Discretize variable into equal-sized buckets based on rank or based on sample quantiles. For example 1000 values for 10 quantiles would produce a Categorical object indicating quantile membership for each data point.
I'll look into this, thanks!
without it you could do some tricks to get which quantile each record fits into, but that function seems to just do it for you with a much simpler api than check which bucket each record fits yourself
Thanks a lot for the suggestion, looks like this should solve the issue! Just a quick follow up, I noticed that since I create a temp dataframe that gets the yearly data and use it to assign values to the original I get nothing. Do I need to use a sepperate function like df[].apply to do this?
share code as text. not screenshots
!code
# Generate yearly rankings labels for each provider based on ESG score
top_quantile_30 = 0.3
bottom_qunatile_30 = 0.7
top_quantile_10 = 0.1
bottom_qunatile_10 = 0.9
years = [2013, 2014, 2015, 2016, 2017, 2018, 2019]
reprisk_scores = ['peak_yearly_RRI', 'yearly_environmental_score', 'yearly_social_score', 'yearly_governance_score']
sustainalytics_scores = ['total_esg_score', 'environment_score', 'social_score', 'governance_score']
capitaliq_scores = ['ESG_score', 'Environmental_score', 'Social_score', 'Governance_score']
labels_30th_p = ['LScores', 'LScores', 'LScores', 'MScores', 'MScores', 'MScores', 'MScores', 'MScores', 'MScores', 'HScores', 'HScores', 'HScores']
labels_30th_p = ['LScores', 'MScores', 'MScores', 'MScores', 'MScores', 'MScores', 'MScores', 'MScores', 'MScores', 'MScores', 'MScores', 'HScores']
def get_score_rankings(df, score_type):
#Match relevant provider with correct score type!
#Rankings for top/bottom 30%
df['ESG_measure_sorts_30'] = ''
df['env_measure_sorts_30'] = ''
df['gov_measure_sorts_30'] = ''
df['soc_measure_sorts_30'] = ''
#Rankings for top/bottom 10%
df['ESG_measure_sorts_10'] = ''
df['env_measure_sorts_10'] = ''
df['gov_measure_sorts_10'] = ''
df['soc_measure_sorts_10'] = ''
for year in years:
yearly_df = df.loc[df['year'] == year, ['isin'] + score_type]
for score in score_type:
if score == 0:
df['ESG_measure_sorts_30'] = pd.qcut(yearly_df[score], q=10, labels=labels_30th_p)
if score == 1:
df['env_measure_sorts_30'] = pd.qcut(yearly_df[score], q=10, labels=labels_30th_p)
if score == 2:
df['gov_measure_sorts_30'] = pd.qcut(yearly_df[score], q=10, labels=labels_30th_p)
if score == 3:
df['soc_measure_sorts_30'] = pd.qcut(yearly_df[score], q=10, labels=labels_30th_p)
get_score_rankings(sustainalytics, sustainalytics_scores)
when you do df[...] = ... or series[...] = ... in pandas, it tries to align the index of the objects for you
idk how you are creating each dataframe so I have no idea what their indexes look like, but that could be an issue
oh wait 
why the ['isin']?
Right after the for loop you can see where I define a temp dataframe which just get the data for each year and the relevant columns I need quantiles for.
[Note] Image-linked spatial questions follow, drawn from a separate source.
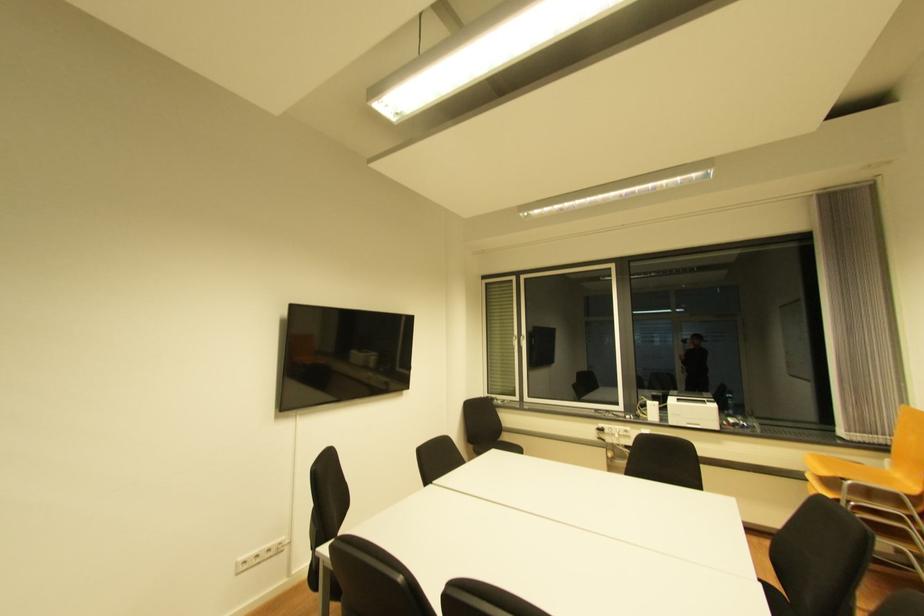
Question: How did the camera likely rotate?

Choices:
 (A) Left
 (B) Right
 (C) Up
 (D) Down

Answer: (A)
The dataframe I want to assign them to has the data for the entire range of the years
hmm ok it sounds like you are iterating over a list of strings and checking if the value is equal to a string number?
This is because I knew indexing would be an issue and is an identifier for a company
# ['total_esg_score', 'environment_score', 'social_score', 'governance_score']
for score in score_type:
if score == 0:
just what?.....
that is not going to work how you want
Yeah this might be very unnecessary since I could have just renamed the columns to have the same name in each dataframe but since I also need to set a few conditions that are specifc for each data frame I kept it as is
Its not in use so dw about it
I recommend either converting everything to one standard format, or creating one separate script for each different input data you want to transform
after you decide on that, start (from scratch, not copy/pasting what you have right now) prototyping in something interactive like a Jupyter Notebook or an IPython terminal
only after you get the operations right try to organize it into a function
Is this what causing the issue when trying to send the labels back to the reference df?
what do you think that the score variable contains when you are doing score == 0 / score == 2 etc?
position of item in list no?
what do you think that would happen if you did yearly_df[0]?
you have to organize your process in your head first, and only after that start coding - and even then, doing it in small steps, testing each part.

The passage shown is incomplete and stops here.